Klotz Laurence
Division of Urology, Sunnybrook and Women's College Health Sciences Centre, University of Toronto, Toronto, Ontario M4N 3M5, Canada.
Urol Clin North Am. 2006 May;33(2):161-6, v-vi. doi: 10.1016/j.ucl.2005.12.001.
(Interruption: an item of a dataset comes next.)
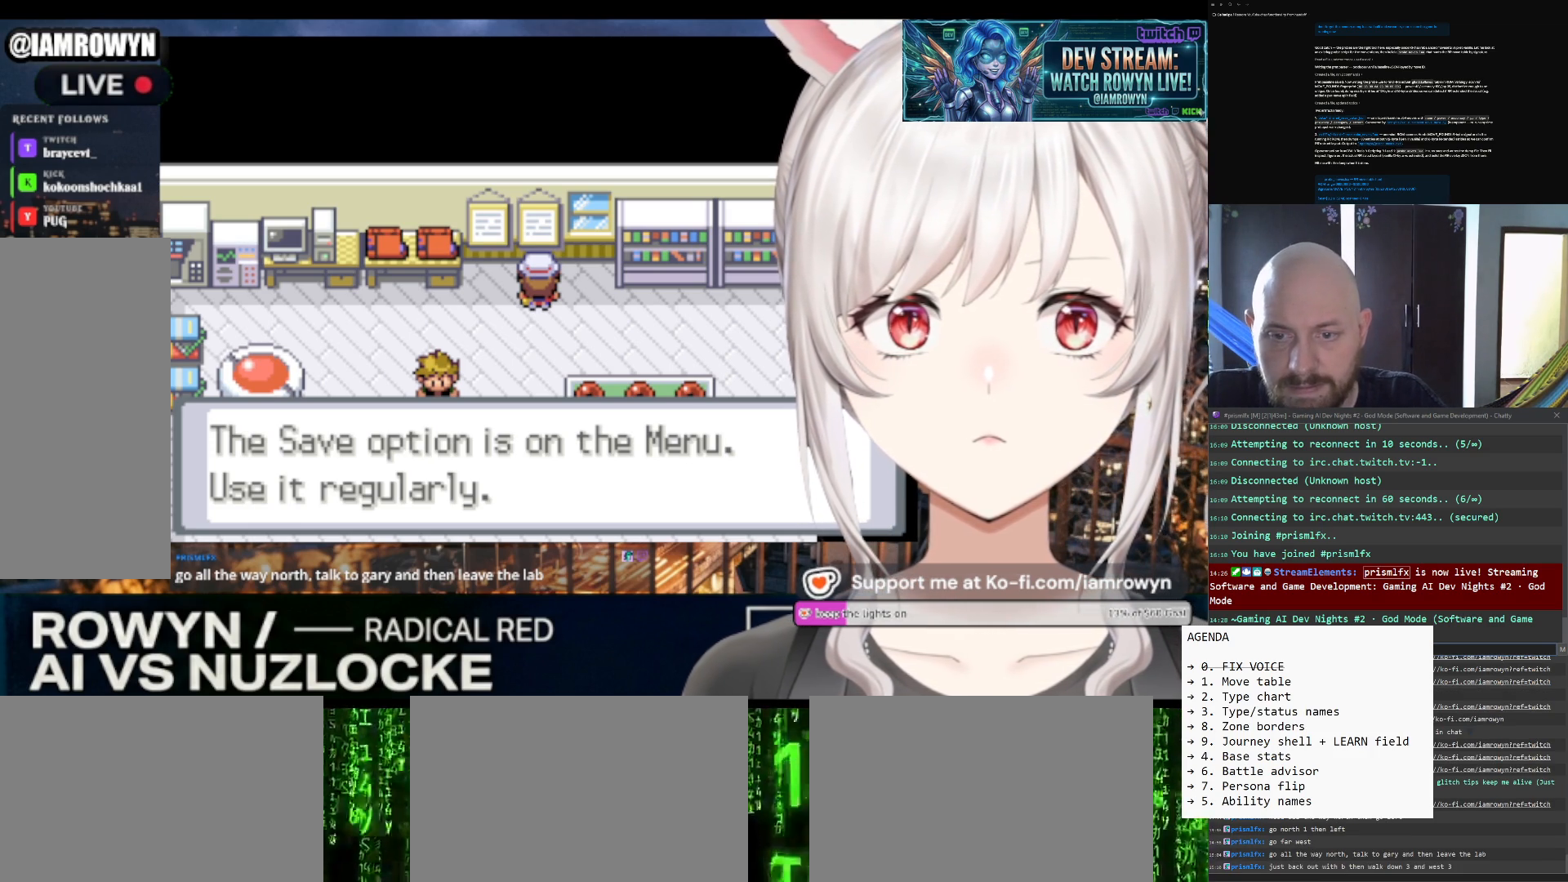
{"buttons": ["DPAD_UP"], "events": []}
The use of combined androgen blockade therapy in prostate cancer management remains controversial. This article reviews the effect of the different non-steroid androgens in blocking androgen-independent activation of the androgen receptor in the androgen-depleted environment, and the potential benefit of bicalutamide in comparison to the first generation of anti-androgens (flutamide and nilutamide). An estimate of the benefit of combined therapy with bicalutamide suggests there is a high probability that bicalutamide 50 mg as combined therapy provides a survival advantage over castration alone. This treatment must be balanced against the potential for an increase in side-effects and a consequent adverse effect on the patient's quality of life.
联合雄激素阻断疗法在前列腺癌治疗中的应用仍存在争议。本文综述了不同非甾体雄激素在雄激素耗竭环境中阻断雄激素受体非雄激素依赖性激活的作用,以及比卡鲁胺与第一代抗雄激素药物(氟他胺和尼鲁米特)相比的潜在益处。对比卡鲁胺联合治疗益处的评估表明,50毫克比卡鲁胺联合治疗比单纯去势更有可能带来生存优势。这种治疗必须与副作用增加的可能性以及对患者生活质量的相应不利影响相权衡。